Huang’s success is partly due to his desire to solve complex problems in computer science through a combination of software and hardware, a vision that took him 3 decades to perfect.

Born in Taiwan, Huang moved with his parents to the US as a child, later earning engineering degrees at Oregon State University and Stanford University.

Huang is hugely popular in Taiwan, the world leader in chip manufacturing, and was received like a rock star during a visit to Taipei last year to attend a tech fair where he headlined.

Huang’s speech lasted two hours, but thousands of people waited until it was over to try and take a selfie with him.

In 1993, when he was 30 years old, Huang, together with two American engineers, Curtis Prim and Chris Malachowski, founded Nvidia in the United States, and then received funding from Sequoia Capital, one of the most famous investment funds in Silicon Valley.
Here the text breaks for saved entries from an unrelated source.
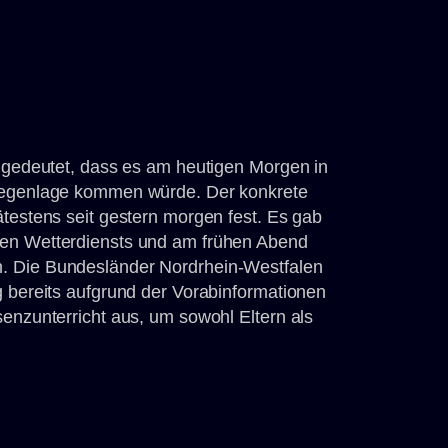
angedeutet, dass es am heutigen Morgen in
sregenlage kommen würde. Der konkrete
ätestens seit gestern morgen fest. Es gab
hen Wetterdiensts und am frühen Abend
. Die Bundesländer Nordrhein-Westfalen
g bereits aufgrund der Vorabinformationen
senzunterricht aus, um sowohl Eltern als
Nvidia’s first big success was the chips needed for video cards for video games. Nvidia released the first GPU in 1999. But at that time, Huang did not see Nvidia as just a company engaged in the production of microchips.

“Computer graphics is one of the most complex components of informatics. It is necessary to understand everything”, – he declared, including 3 years ago, when he received an award for achievements.

Huang during a recent visit to Taiwan (PHOTO: Sam Yeh / AFP / Profimedia Images)

Nvidia made a bet on artificial intelligence, it didn’t just cash in on its popularity

In the mid-2000s, Huang and his team realized that Nvidia chips could be used for more general computer science problems and launched CUDA, a software platform that allowed developers of all kinds to program Nvidia chips.

This platform became the basis for a wave of new applications of the company’s chips, including in the cryptosphere.

But the big blow for Huang came when he realized that research labs at American universities were using the company’s chips to work on artificial intelligence models, a niche in computer science that had a lot of promise, but not much. .

Then Nvidia developed a series of chips for artificial intelligence systems, and that gamble obviously paid off in a big way.

Nvidia has also differentiated itself from competitors by choosing to outsource the production of its chips to partners such as Taiwan Semiconductor Manufacturing, as opposed to the model adopted by Intel, which now costs only Hwang’s share of the company.

Nvidia’s success has elevated Huang to the 20th place in the ranking of the world’s billionaires, and Bloomberg estimates his fortune at $78.8 billion.

Nvidia’s latest big announcement came this Monday, when Huang revealed that it is working on a hardware and software platform for building humanoid robots that includes generative artificial intelligence features.